Voters' faith in funding county bond issue isn't reciprocated
By Michael Lewis
Shame on us. Voters really believed that if we approved a massive bond issue for county infrastructure, we'd get what a high-cost government marketing campaign promised. We should have known better.
The Nov. 2, 2004, vote that approved the bonds — a $7 billion cost including interest for up to 53 years — listed 334 targets, spread across this county for every type of community need. Passage was an outpouring of faith in our future and our government.
We're not very far along in the 15-year spending plan, but already the lack of faith with voters is obvious:
nFour months before the referendum, County Manager George Burgess promised in a memo "an oversight proposal" for a citizens' team to watch the bond money and spending. Presentations to voters stressed outside oversight, crucial for passage due to widespread mistrust of county government.
Instead, what we got was a 21-member team to which each commissioner appointed one member, the mayor three and the manager five.

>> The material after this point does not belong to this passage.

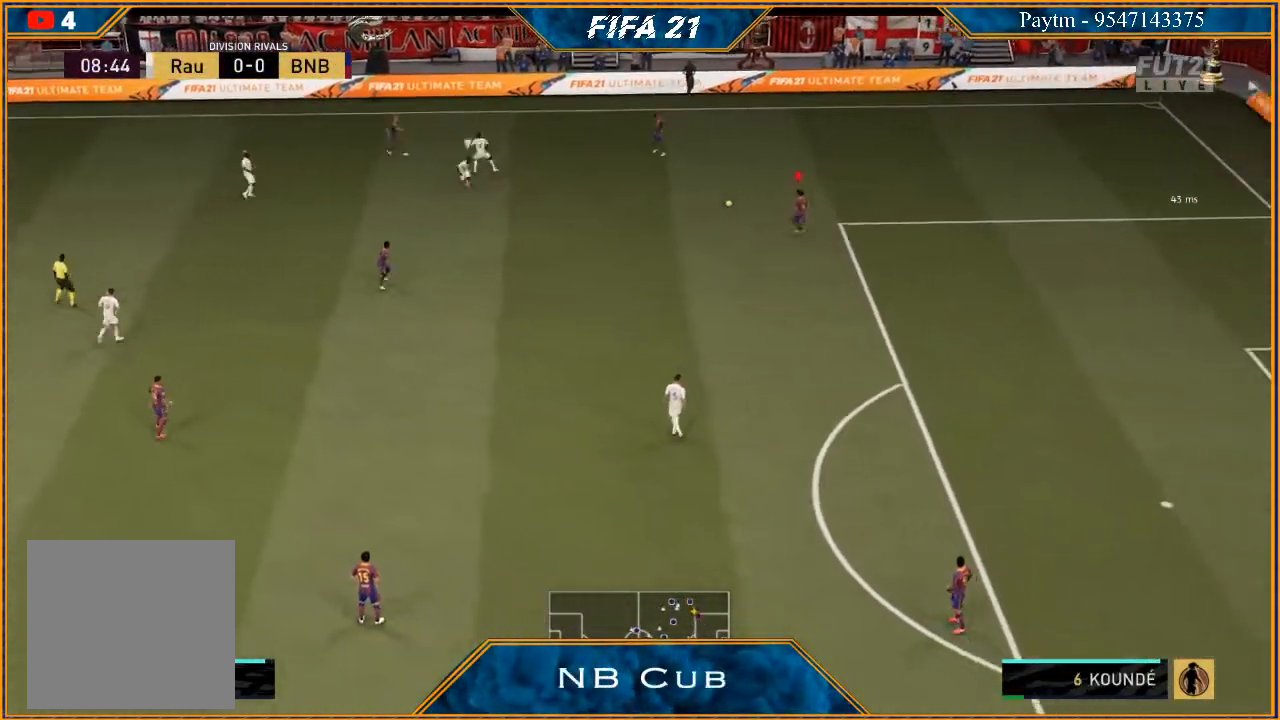
{"buttons": ["R2"], "left_stick": "down-left", "right_stick": "center", "events": [[133, "R2", "down"], [333, "left_stick", "center"], [500, "left_stick", "down-left"]]}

Instead of oversight with power, we got the Citizen's Advisory Committee, which has no control over project selection, spending or quality of infrastructure. It's a toothless tiger.
nWhile details of 334 projects circulated, the ballot only listed categories of spending. But those who took the trouble to review the project list — widely done among community leaders — assumed we'd get just what was on it.
Instead, commissioners and administrators can shuffle a pile of money from project to project. We're not getting what we bought.
Granted, this isn't always bad. The county administration has frozen $15 million that was pledged for the Coconut Grove Playhouse for good reason: the playhouse had to close because it couldn't pay its bills or salaries. If it reopens, the money is still there. But handing it over today would be irresponsible.
nAt least one massive project that helped sell the bond issue has disappeared because by law it should never have been in the program at all. As we reported last week, mortgage subsidies of up to $137 million for affordable housing shouldn't have been included because the subsidies didn't fit the purpose of the bonds, capital spending.
nNow, projects that were never dreamed of are seeking a slice of the money. On Monday, county commissioners are to vote on whether to give $10 million from bond interest earnings to Florida International University's medical school.
It seems the county never set guidelines for spending the interest that bond proceeds earn as they await bills to pay. There's now $20 million interest, and FIU wants half. Other suitors will appear when they learn the money is up for grabs.
Although we're paying property taxes for projects the bonds are to fund, the improvements are lagging. As we've reported, 13% of 625 work efforts that are underway among the 334 categories are at least a half year late. And many large projects still await their start.
Taxpayer costs to fund the program are significant. At the outset a property valued at $1 million would pay about $390 a year, but the number balloons over time to $1,885 per year.
We were told property taxes wouldn't have to rise to fund this program, because we'd just be using long-standing tax income set aside for other now-complete bond repayments. But that's no longer a sure bet — the economy may become an unexpected factor.
The bonds' financing rests on an assumption that county property tax receipts would rise 5% annually to pay them off. That seemed a good bet two years ago, but property values statewide are now forecast for a decline in 2008 for the first time in memory. While new developments will bolster tax rolls, it's no certainty that the needed 5% annual revenue growth is possible without raising taxes.
Don't misunderstand: the infrastructure we're supposed to get — underscore supposed to — is needed. We might quibble over $100 million or so here or there, but that kind of small change can be wasted in the blink of an eye in a single commission meeting. Most of the listed 334 items were, and are, of significant value to our future.
But this program depends entirely on the reliability and judgment of your county government, which in recent years has shown too little of either. No independent oversight exists to keep this $7 billion tax train on track.
Shame on us for taking their word for what we'd get, when, or at what cost. It's all in the hands of your mayor and county commission. Until next election day, we can only pray.